Dem rheinland-pfälzischen Gesundheitsminister Alexander Schweitzer (SPD) wird Vetternwirtschaft vorgeworfen. Mit einem Anruf im Pfalzklinikum in Klingenmünster soll der Minister darauf hingewirkt haben, dass sein Schwager als Lagerist angestellt wird.

Als "Einflussnahme auf ein freies Bewerbungsverfahren" bezeichnet der Generalsekretär der CDU Rheinland-Pfalz, Patrick Schnieder, den Anruf von Schweitzer. Es werde "unverblümt der Versuch der politischen Einflussnahme deutlich, zumal das Land derzeit mit dem Klinikum über die Verursachung von Kostensteigerungen beim Ausbau des Klinikums im Streit liegt". Ministerpräsidenten Malu Dreyer (SPD) müsse jetzt ein Machtwort sprechen.

Schweitzer bestreitet die Vorwürfe: "Zu keiner Zeit wurde Einfluss auf Personalentscheidungen des Pfalzklinikums genommen", ließ der Minister in einer Stellungnahme mitteilen.
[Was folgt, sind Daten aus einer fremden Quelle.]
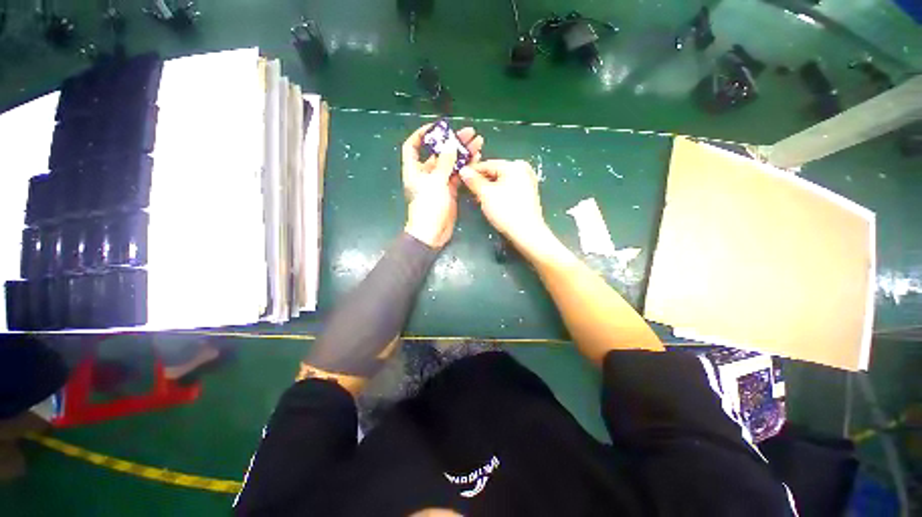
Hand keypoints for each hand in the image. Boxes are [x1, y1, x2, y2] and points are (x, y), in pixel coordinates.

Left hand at [401, 124, 482, 248]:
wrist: (432, 232)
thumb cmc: (428, 206)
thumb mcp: (436, 182)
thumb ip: (444, 163)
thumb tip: (450, 144)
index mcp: (415, 170)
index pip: (413, 146)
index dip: (422, 134)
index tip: (437, 127)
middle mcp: (426, 174)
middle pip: (438, 154)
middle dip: (452, 143)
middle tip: (469, 133)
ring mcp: (439, 183)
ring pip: (451, 164)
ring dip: (463, 154)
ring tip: (478, 143)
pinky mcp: (449, 191)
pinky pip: (458, 176)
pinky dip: (466, 168)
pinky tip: (476, 159)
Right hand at [460, 160, 552, 253]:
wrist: (527, 233)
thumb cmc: (506, 211)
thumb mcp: (486, 194)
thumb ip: (473, 181)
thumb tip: (463, 170)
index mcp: (514, 166)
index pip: (487, 164)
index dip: (472, 171)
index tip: (460, 178)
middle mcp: (523, 170)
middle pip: (495, 172)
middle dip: (481, 181)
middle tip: (468, 190)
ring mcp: (528, 181)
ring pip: (501, 181)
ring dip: (489, 188)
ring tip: (478, 198)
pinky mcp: (528, 194)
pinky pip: (508, 188)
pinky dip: (499, 193)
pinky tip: (492, 202)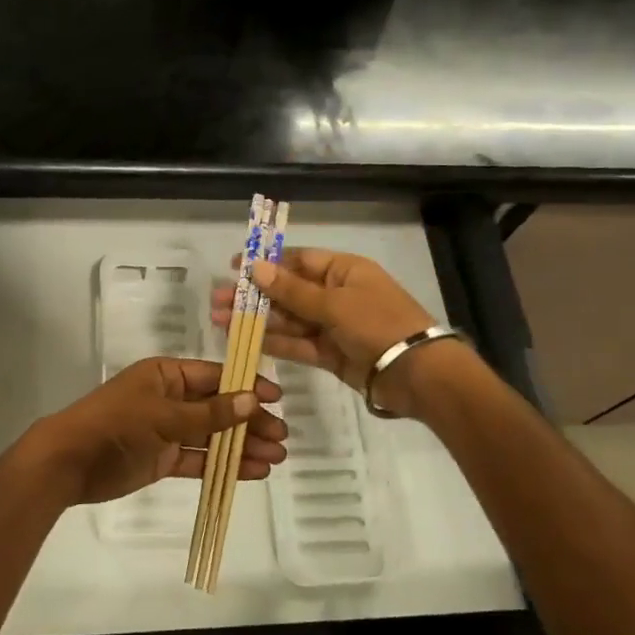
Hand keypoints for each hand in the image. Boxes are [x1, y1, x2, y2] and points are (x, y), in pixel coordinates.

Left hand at [29, 357, 286, 506]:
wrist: (69, 461)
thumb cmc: (117, 424)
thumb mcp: (165, 415)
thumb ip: (210, 412)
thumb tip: (252, 400)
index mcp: (167, 375)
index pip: (215, 376)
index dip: (246, 386)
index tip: (277, 399)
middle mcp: (170, 398)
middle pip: (218, 407)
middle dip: (250, 421)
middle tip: (283, 437)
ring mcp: (167, 430)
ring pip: (212, 435)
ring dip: (242, 446)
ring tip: (276, 458)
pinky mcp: (163, 458)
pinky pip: (199, 459)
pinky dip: (223, 465)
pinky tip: (253, 471)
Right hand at [212, 248, 464, 417]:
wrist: (418, 374)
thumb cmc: (378, 324)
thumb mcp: (334, 303)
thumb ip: (292, 290)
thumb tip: (256, 267)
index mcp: (343, 271)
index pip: (298, 260)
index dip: (266, 263)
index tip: (234, 267)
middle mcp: (336, 294)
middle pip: (288, 291)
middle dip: (254, 296)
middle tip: (217, 300)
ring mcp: (333, 326)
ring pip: (289, 319)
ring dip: (257, 320)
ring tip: (220, 321)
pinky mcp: (331, 354)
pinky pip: (298, 344)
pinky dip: (274, 342)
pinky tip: (246, 340)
Vor dem Hintergrund des Streits über die Kostensteigerung sei es bei dem Anruf vielmehr um eine neutrale Bewertung der Bewerbung gegangen: "Da die familiäre Beziehung in der Region bekannt ist, telefonierte der Minister mit dem Geschäftsführer des Pfalzklinikums mit der Intention, dem Schwager weder Vor- noch Nachteile im Bewerbungsverfahren zu schaffen", heißt es in der Stellungnahme weiter.

Die Personalabteilung des Klinikums hatte Schweitzers Schwager aufgrund von einer Überqualifikation und unterschiedlichen Gehaltsvorstellungen nahegelegt, die Bewerbung zurückzuziehen. Dies ist laut dem rheinland-pfälzischen Gesundheitsministerium mittlerweile geschehen, auch weil die Bewerbung "nicht ausschließlich fachlich, sondern zunehmend politisch debattiert wurde".